> EXCERPTED DATA:
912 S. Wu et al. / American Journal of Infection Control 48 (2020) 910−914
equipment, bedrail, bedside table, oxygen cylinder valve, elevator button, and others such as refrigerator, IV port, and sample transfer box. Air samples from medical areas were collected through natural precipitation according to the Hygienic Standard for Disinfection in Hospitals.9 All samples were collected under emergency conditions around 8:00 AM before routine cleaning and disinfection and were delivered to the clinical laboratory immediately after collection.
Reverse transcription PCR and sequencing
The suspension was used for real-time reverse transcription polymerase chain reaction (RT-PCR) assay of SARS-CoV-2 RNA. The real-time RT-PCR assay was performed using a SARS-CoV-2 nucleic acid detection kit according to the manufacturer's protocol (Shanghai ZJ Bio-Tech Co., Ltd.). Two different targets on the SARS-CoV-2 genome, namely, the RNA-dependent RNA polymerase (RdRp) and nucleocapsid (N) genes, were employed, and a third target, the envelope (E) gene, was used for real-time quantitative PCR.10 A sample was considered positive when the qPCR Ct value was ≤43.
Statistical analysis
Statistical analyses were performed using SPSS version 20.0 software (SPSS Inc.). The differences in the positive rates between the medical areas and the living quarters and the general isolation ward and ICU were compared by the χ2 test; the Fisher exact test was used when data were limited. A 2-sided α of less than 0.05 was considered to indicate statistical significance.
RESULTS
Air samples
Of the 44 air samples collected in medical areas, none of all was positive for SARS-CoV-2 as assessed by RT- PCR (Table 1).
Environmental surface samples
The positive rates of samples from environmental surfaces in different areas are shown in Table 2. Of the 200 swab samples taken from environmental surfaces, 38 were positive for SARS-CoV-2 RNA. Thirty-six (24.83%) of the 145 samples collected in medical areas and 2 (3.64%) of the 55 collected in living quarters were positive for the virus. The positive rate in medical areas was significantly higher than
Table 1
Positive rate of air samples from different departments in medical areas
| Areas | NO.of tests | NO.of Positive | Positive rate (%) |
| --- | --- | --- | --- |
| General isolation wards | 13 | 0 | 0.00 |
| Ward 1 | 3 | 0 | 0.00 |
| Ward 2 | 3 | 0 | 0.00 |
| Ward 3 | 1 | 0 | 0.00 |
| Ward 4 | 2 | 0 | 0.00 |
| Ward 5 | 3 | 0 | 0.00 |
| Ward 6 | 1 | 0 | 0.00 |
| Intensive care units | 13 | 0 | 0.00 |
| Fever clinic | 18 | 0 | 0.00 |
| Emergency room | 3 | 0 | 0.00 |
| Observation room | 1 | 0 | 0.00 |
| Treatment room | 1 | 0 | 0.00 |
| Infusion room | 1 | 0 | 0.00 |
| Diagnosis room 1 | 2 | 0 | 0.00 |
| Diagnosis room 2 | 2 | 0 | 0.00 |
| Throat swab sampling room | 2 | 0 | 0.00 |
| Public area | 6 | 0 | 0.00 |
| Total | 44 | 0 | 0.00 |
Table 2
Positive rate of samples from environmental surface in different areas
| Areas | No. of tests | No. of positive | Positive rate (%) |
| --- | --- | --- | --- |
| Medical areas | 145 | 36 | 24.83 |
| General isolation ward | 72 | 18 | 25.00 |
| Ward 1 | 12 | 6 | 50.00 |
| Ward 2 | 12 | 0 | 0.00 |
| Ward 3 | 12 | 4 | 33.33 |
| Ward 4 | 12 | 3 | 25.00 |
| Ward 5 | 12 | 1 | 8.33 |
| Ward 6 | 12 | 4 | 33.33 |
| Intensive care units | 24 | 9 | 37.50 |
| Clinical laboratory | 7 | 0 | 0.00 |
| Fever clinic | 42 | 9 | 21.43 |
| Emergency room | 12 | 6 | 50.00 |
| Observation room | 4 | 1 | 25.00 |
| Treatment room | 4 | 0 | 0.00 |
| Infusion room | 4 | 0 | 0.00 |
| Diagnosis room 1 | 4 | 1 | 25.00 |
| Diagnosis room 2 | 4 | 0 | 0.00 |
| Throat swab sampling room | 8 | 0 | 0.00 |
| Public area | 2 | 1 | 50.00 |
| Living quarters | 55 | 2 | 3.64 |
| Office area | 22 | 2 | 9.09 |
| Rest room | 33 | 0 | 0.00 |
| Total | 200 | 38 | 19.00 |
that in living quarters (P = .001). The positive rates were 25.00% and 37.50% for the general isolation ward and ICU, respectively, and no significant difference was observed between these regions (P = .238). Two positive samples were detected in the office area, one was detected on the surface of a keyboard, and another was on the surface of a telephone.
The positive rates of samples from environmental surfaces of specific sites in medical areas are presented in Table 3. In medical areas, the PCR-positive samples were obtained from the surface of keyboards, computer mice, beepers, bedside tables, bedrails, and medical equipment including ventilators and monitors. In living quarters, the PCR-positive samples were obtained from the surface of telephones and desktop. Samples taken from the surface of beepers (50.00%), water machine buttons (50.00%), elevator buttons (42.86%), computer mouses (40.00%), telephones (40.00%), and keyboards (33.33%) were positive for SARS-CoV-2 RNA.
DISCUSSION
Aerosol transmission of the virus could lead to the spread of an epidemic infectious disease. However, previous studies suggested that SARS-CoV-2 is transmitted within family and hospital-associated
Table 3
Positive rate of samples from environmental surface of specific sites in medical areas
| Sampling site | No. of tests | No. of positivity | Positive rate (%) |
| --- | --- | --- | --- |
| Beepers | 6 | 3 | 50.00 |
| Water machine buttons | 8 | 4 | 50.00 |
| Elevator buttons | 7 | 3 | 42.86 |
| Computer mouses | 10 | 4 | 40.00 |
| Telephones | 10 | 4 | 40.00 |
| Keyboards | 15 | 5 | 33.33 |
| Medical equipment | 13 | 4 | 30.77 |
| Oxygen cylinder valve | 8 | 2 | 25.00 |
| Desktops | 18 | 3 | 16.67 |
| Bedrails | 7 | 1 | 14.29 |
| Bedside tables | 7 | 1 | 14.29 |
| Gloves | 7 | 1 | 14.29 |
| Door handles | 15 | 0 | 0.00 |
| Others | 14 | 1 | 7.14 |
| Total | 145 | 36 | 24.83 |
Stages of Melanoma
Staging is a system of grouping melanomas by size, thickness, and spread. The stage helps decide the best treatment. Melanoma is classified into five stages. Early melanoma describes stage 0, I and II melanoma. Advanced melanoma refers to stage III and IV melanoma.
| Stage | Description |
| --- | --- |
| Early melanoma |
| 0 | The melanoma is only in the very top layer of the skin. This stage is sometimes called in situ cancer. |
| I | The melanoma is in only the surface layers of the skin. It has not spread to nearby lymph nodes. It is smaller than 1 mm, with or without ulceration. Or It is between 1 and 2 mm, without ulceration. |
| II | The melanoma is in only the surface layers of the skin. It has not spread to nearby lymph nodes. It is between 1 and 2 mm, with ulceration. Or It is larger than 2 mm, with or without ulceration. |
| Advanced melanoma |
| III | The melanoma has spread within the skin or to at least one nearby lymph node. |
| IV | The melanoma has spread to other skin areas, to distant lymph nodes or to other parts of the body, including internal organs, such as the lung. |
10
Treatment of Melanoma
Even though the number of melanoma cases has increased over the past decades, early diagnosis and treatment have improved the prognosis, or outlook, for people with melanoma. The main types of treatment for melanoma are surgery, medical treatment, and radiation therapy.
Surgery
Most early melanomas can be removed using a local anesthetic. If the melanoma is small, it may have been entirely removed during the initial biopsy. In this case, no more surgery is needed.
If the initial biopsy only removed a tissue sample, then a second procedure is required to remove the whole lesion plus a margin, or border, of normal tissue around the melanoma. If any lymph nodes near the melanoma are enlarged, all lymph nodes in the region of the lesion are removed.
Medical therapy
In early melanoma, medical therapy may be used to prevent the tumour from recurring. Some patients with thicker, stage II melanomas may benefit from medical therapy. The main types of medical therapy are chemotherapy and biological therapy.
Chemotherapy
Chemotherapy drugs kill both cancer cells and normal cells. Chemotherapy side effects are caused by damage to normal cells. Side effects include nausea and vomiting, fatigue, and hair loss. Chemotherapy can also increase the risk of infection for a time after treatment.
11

> WHAT THE TASK ASKS: Looking at the material above, state the number of lines holding the word "normal", and only that number.

> ANSWER BOX: 2